Some standard results

Functions	Period
sin(x), cos(x), sec(x), cosec(x)	2π
sin²(x), cos²(x)	π
tan(x), cot(x)	π
\|sin x\|, \|cos x\|, \|tan x\|, \|cot x\|, \|cosec x\|, \|sec x\|	π
{x}	1
Algebric function, eg. x², x³+ 6	Not Periodic

Properties of the periodic function

i) if f(x) is periodic with period T, then

cf(x) is periodic with period T
f(x+c) is periodic with period T
f(x) ± c is periodic with period T, where c is any constant.

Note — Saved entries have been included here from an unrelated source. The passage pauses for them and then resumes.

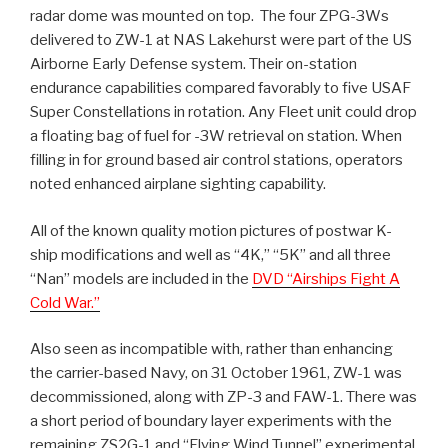
radar dome was mounted on top. The four ZPG-3Ws
delivered to ZW-1 at NAS Lakehurst were part of the US
Airborne Early Defense system. Their on-station
endurance capabilities compared favorably to five USAF
Super Constellations in rotation. Any Fleet unit could drop
a floating bag of fuel for -3W retrieval on station. When
filling in for ground based air control stations, operators
noted enhanced airplane sighting capability.
All of the known quality motion pictures of postwar K-
ship modifications and well as “4K,” “5K” and all three
“Nan” models are included in the
DVD “Airships Fight A
Cold War.”
Also seen as incompatible with, rather than enhancing
the carrier-based Navy, on 31 October 1961, ZW-1 was
decommissioned, along with ZP-3 and FAW-1. There was
a short period of boundary layer experiments with the
remaining ZS2G-1 and “Flying Wind Tunnel” experimental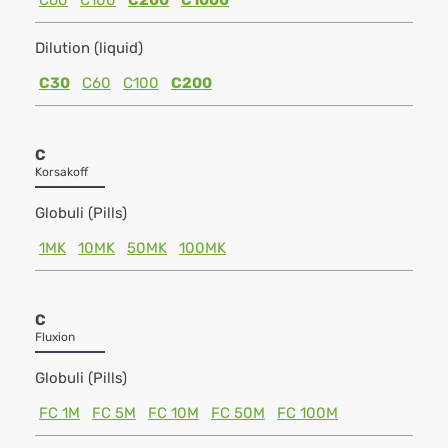
C60
C100
C200
C1000
Dilution (liquid)
C30
C60
C100
C200
C
Korsakoff
Globuli (Pills)
1MK
10MK
50MK
100MK
C
Fluxion
Globuli (Pills)
FC 1M
FC 5M
FC 10M
FC 50M
FC 100M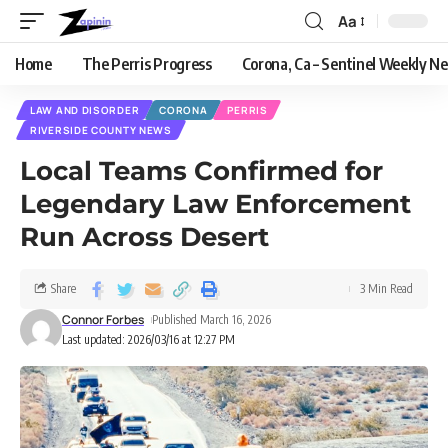
Aa
Home
The Perris Progress
Corona, Ca – Sentinel Weekly N
LAW AND DISORDER
CORONA
PERRIS
RIVERSIDE COUNTY NEWS
Local Teams Confirmed for
Legendary Law Enforcement
Run Across Desert
Share
3 Min Read
Connor Forbes
Published March 16, 2026
Last updated: 2026/03/16 at 12:27 PM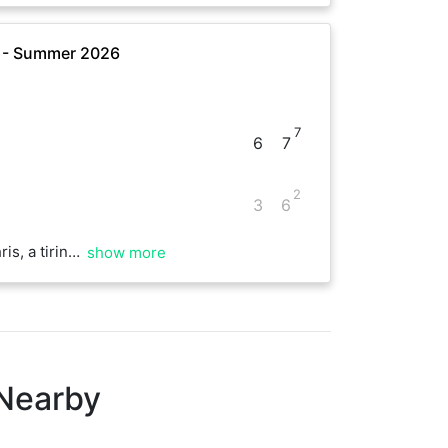
e - Summer 2026
7
6
7
2
3
6
 fun start to the day!
show more
 Nearby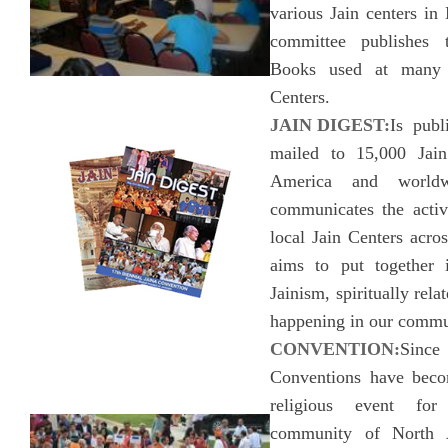
various Jain centers in
committee publishes 
Books used at many 
Centers.
JAIN DIGEST:
Is publ
mailed to 15,000 Jain
America and worldw
communicates the acti
local Jain Centers acro
aims to put together i
Jainism, spiritually rela
happening in our commu
CONVENTION:
Sinc
Conventions have beco
religious event for
community of North 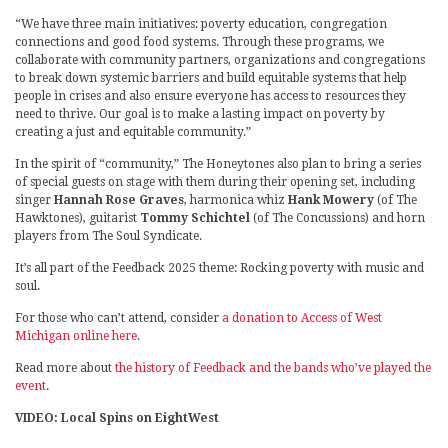
“We have three main initiatives: poverty education, congregation
connections and good food systems. Through these programs, we
collaborate with community partners, organizations and congregations
to break down systemic barriers and build equitable systems that help
people in crises and also ensure everyone has access to resources they
need to thrive. Our goal is to make a lasting impact on poverty by
creating a just and equitable community.”
In the spirit of “community,” The Honeytones also plan to bring a series
of special guests on stage with them during their opening set, including
singer
Hannah Rose Graves
, harmonica whiz
Hank Mowery
(of The
Hawktones), guitarist
Tommy Schichtel
(of The Concussions) and horn
players from The Soul Syndicate.
It’s all part of the Feedback 2025 theme: Rocking poverty with music and
soul.
For those who can’t attend, consider
a donation to Access of West
Michigan online here
.
Read more about
the history of Feedback and the bands who’ve played the
event
.
VIDEO: Local Spins on EightWest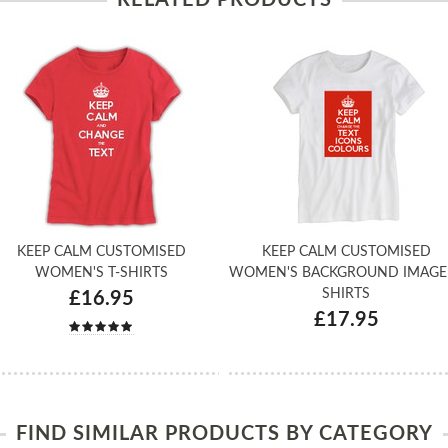
KEEP CALM CUSTOMISED
KEEP CALM CUSTOMISED
WOMEN'S T-SHIRTS
WOMEN'S BACKGROUND IMAGE 
SHIRTS
£16.95
£17.95
FIND SIMILAR PRODUCTS BY CATEGORY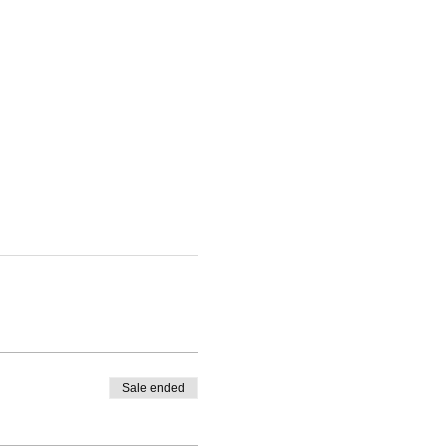
Sale ended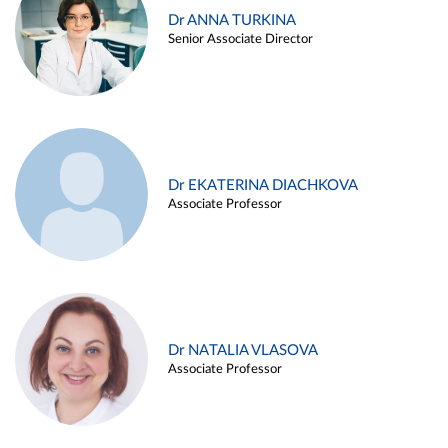
Dr ANNA TURKINA
Senior Associate Director
Dr EKATERINA DIACHKOVA
Associate Professor
Dr NATALIA VLASOVA
Associate Professor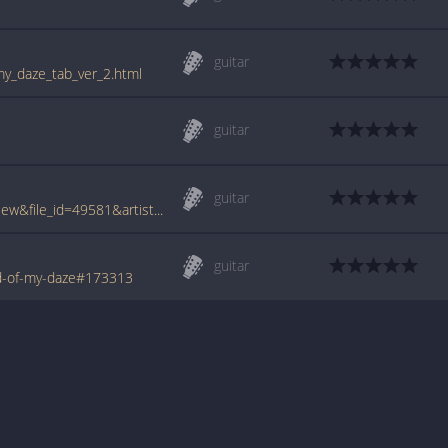
guitar
my_daze_tab_ver_2.html
guitar
guitar
www.tabcrawler.com/archive.php?action=view&file_id=49581&artist=trouble&song=end of my daze
guitar
d-of-my-daze#173313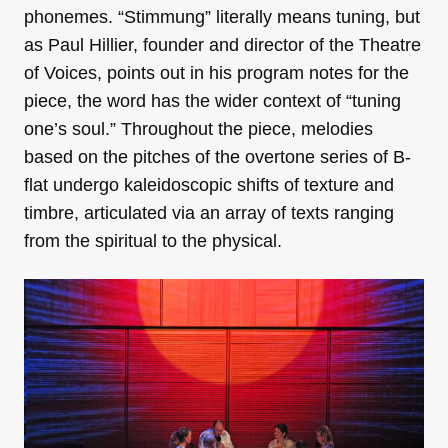
phonemes. “Stimmung” literally means tuning, but
as Paul Hillier, founder and director of the Theatre
of Voices, points out in his program notes for the
piece, the word has the wider context of “tuning
one’s soul.” Throughout the piece, melodies
based on the pitches of the overtone series of B-
flat undergo kaleidoscopic shifts of texture and
timbre, articulated via an array of texts ranging
from the spiritual to the physical.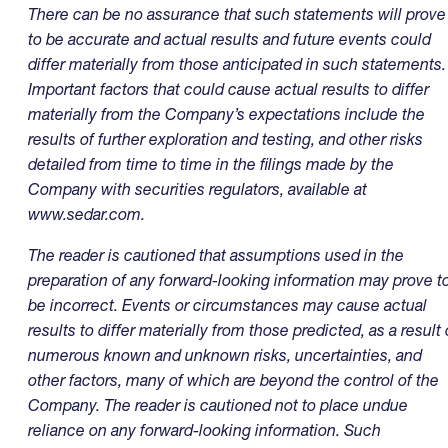
There can be no assurance that such statements will prove
to be accurate and actual results and future events could
differ materially from those anticipated in such statements.
Important factors that could cause actual results to differ
materially from the Company’s expectations include the
results of further exploration and testing, and other risks
detailed from time to time in the filings made by the
Company with securities regulators, available at
www.sedar.com.
The reader is cautioned that assumptions used in the
preparation of any forward-looking information may prove t
be incorrect. Events or circumstances may cause actual
results to differ materially from those predicted, as a result 
numerous known and unknown risks, uncertainties, and
other factors, many of which are beyond the control of the
Company. The reader is cautioned not to place undue
reliance on any forward-looking information. Such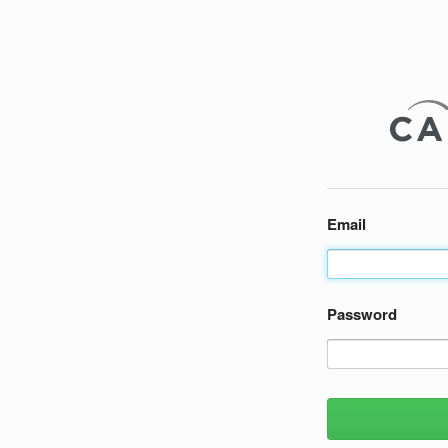
Email
Password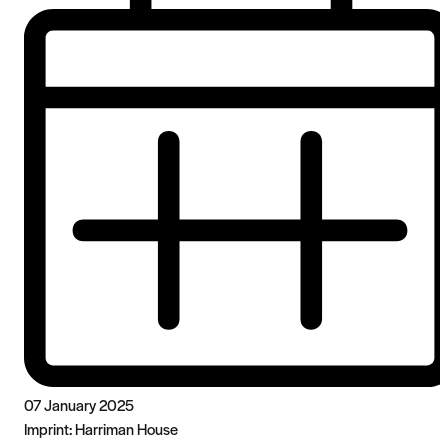
07 January 2025
Imprint:
Harriman House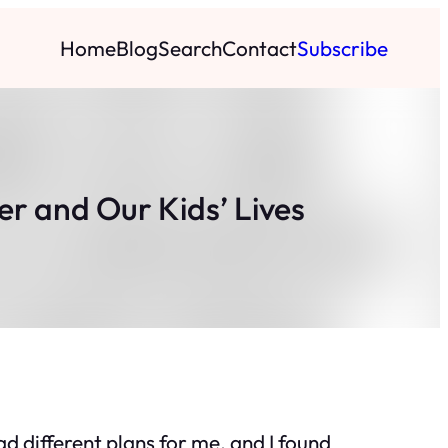
Home
Blog
Search
Contact
Subscribe
er and Our Kids’ Lives
had different plans for me, and I found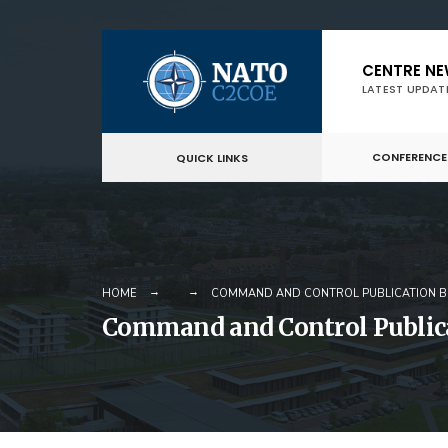
Skip
CENTRE N
to
LATEST UPDAT
content
CONFERENCE
QUICK LINKS
HOME
COMMAND AND CONTROL PUBLICATION BU
Command and Control Publica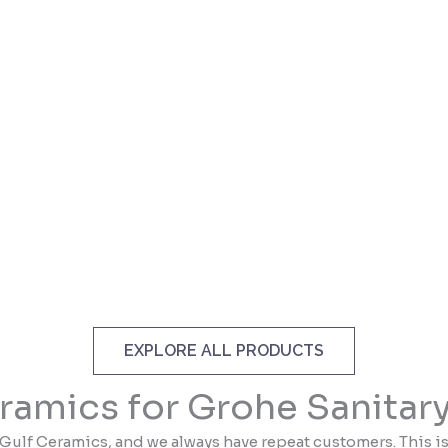
EXPLORE ALL PRODUCTS
ramics for Grohe Sanitar
Gulf Ceramics, and we always have repeat customers. This i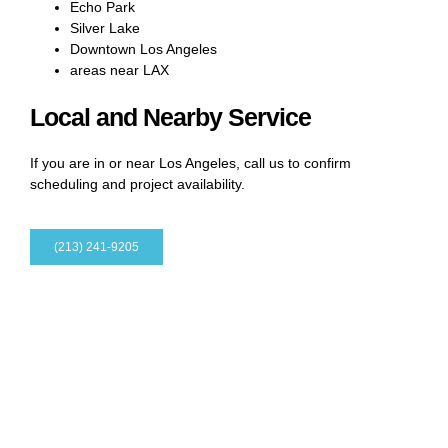
Echo Park
Silver Lake
Downtown Los Angeles
areas near LAX
Local and Nearby Service
If you are in or near Los Angeles, call us to confirm
scheduling and project availability.
(213) 241-9205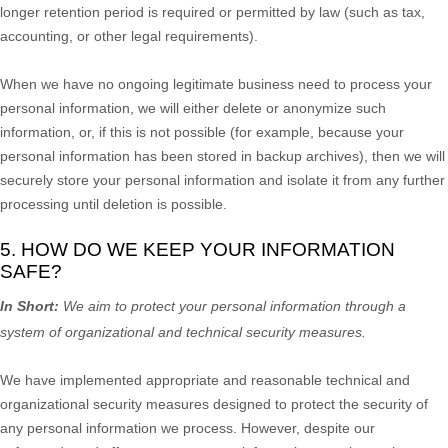
longer retention period is required or permitted by law (such as tax,
accounting, or other legal requirements).
When we have no ongoing legitimate business need to process your
personal information, we will either delete or
anonymize
such
information, or, if this is not possible (for example, because your
personal information has been stored in backup archives), then we will
securely store your personal information and isolate it from any further
processing until deletion is possible.
5. HOW DO WE KEEP YOUR INFORMATION
SAFE?
In Short:
We aim to protect your personal information through a
system of
organizational
and technical security measures.
We have implemented appropriate and reasonable technical and
organizational
security measures designed to protect the security of
any personal information we process. However, despite our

ii) if $\mathrm{f}(\mathrm{x})$ is periodic with period T , then $\mathrm{kf}(\mathrm{cx}+\mathrm{d})$ has period $\frac{T}{|c|}$ i.e. period is only affected by the coefficient of x ,
iii) if $f_1(x), f_2(x)$ are periodic functions with periods $T_1, T_2$ respectively, then $h(x)=f_1(x)+f_2(x)$ has period
a). LCM of $\left\{T_1, T_2\right\}$, if $\mathrm{h}(\mathrm{x})$ is not an even function.
or
b) 0.5 LCM of $\left\{T_1, T_{2\}}\right.$, if $f_1(x)$ and $f_2(x)$ are complementary pairwise comparable functions.